WHAT NEEDS TO BE DONE ::
Every line of the material below should be retyped exactly.

DATA SHOWN ::
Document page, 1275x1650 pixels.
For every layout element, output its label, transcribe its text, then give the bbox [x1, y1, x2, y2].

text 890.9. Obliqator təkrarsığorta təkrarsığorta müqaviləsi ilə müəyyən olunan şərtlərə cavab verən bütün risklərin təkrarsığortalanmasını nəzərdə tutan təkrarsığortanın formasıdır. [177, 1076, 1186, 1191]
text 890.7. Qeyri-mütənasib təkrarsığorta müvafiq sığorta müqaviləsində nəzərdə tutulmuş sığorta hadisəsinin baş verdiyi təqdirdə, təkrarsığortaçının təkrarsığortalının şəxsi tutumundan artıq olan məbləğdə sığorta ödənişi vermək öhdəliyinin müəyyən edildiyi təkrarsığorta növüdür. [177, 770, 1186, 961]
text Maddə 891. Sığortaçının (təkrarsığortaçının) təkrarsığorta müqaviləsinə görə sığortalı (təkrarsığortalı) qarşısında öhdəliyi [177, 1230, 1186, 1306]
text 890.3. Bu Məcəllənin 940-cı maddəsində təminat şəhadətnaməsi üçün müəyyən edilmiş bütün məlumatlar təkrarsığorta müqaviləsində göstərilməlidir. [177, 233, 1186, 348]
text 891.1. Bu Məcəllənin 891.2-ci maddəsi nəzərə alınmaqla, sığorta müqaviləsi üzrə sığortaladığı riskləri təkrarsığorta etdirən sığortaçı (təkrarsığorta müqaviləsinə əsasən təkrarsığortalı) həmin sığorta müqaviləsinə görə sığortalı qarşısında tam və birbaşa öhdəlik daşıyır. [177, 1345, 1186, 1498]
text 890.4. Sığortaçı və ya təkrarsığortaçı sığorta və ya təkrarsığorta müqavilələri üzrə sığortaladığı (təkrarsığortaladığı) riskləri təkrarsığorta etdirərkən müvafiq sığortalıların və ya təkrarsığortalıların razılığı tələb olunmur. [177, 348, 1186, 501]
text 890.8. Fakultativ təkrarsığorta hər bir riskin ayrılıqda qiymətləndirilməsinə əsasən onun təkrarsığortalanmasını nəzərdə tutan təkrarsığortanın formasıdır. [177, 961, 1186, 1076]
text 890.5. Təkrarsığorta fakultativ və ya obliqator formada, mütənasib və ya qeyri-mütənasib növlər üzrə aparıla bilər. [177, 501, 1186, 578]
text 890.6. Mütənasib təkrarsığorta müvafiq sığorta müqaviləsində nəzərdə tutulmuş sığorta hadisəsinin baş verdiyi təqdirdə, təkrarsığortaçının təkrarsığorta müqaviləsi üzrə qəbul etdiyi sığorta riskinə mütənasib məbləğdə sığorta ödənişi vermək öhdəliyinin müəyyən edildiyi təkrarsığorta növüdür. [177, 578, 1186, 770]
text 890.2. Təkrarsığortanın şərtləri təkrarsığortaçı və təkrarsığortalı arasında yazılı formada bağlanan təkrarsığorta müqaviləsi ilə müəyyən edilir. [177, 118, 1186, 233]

REPLY ::
Document page, 1275x1650 pixels.
For every layout element, output its label, transcribe its text, then give the bbox [x1, y1, x2, y2].

text 890.9. Obliqator təkrarsığorta təkrarsığorta müqaviləsi ilə müəyyən olunan şərtlərə cavab verən bütün risklərin təkrarsığortalanmasını nəzərdə tutan təkrarsığortanın formasıdır. [177, 1076, 1186, 1191]
text 890.7. Qeyri-mütənasib təkrarsığorta müvafiq sığorta müqaviləsində nəzərdə tutulmuş sığorta hadisəsinin baş verdiyi təqdirdə, təkrarsığortaçının təkrarsığortalının şəxsi tutumundan artıq olan məbləğdə sığorta ödənişi vermək öhdəliyinin müəyyən edildiyi təkrarsığorta növüdür. [177, 770, 1186, 961]
text Maddə 891. Sığortaçının (təkrarsığortaçının) təkrarsığorta müqaviləsinə görə sığortalı (təkrarsığortalı) qarşısında öhdəliyi [177, 1230, 1186, 1306]
text 890.3. Bu Məcəllənin 940-cı maddəsində təminat şəhadətnaməsi üçün müəyyən edilmiş bütün məlumatlar təkrarsığorta müqaviləsində göstərilməlidir. [177, 233, 1186, 348]
text 891.1. Bu Məcəllənin 891.2-ci maddəsi nəzərə alınmaqla, sığorta müqaviləsi üzrə sığortaladığı riskləri təkrarsığorta etdirən sığortaçı (təkrarsığorta müqaviləsinə əsasən təkrarsığortalı) həmin sığorta müqaviləsinə görə sığortalı qarşısında tam və birbaşa öhdəlik daşıyır. [177, 1345, 1186, 1498]
text 890.4. Sığortaçı və ya təkrarsığortaçı sığorta və ya təkrarsığorta müqavilələri üzrə sığortaladığı (təkrarsığortaladığı) riskləri təkrarsığorta etdirərkən müvafiq sığortalıların və ya təkrarsığortalıların razılığı tələb olunmur. [177, 348, 1186, 501]
text 890.8. Fakultativ təkrarsığorta hər bir riskin ayrılıqda qiymətləndirilməsinə əsasən onun təkrarsığortalanmasını nəzərdə tutan təkrarsığortanın formasıdır. [177, 961, 1186, 1076]
text 890.5. Təkrarsığorta fakultativ və ya obliqator formada, mütənasib və ya qeyri-mütənasib növlər üzrə aparıla bilər. [177, 501, 1186, 578]
text 890.6. Mütənasib təkrarsığorta müvafiq sığorta müqaviləsində nəzərdə tutulmuş sığorta hadisəsinin baş verdiyi təqdirdə, təkrarsığortaçının təkrarsığorta müqaviləsi üzrə qəbul etdiyi sığorta riskinə mütənasib məbləğdə sığorta ödənişi vermək öhdəliyinin müəyyən edildiyi təkrarsığorta növüdür. [177, 578, 1186, 770]
text 890.2. Təkrarsığortanın şərtləri təkrarsığortaçı və təkrarsığortalı arasında yazılı formada bağlanan təkrarsığorta müqaviləsi ilə müəyyən edilir. [177, 118, 1186, 233]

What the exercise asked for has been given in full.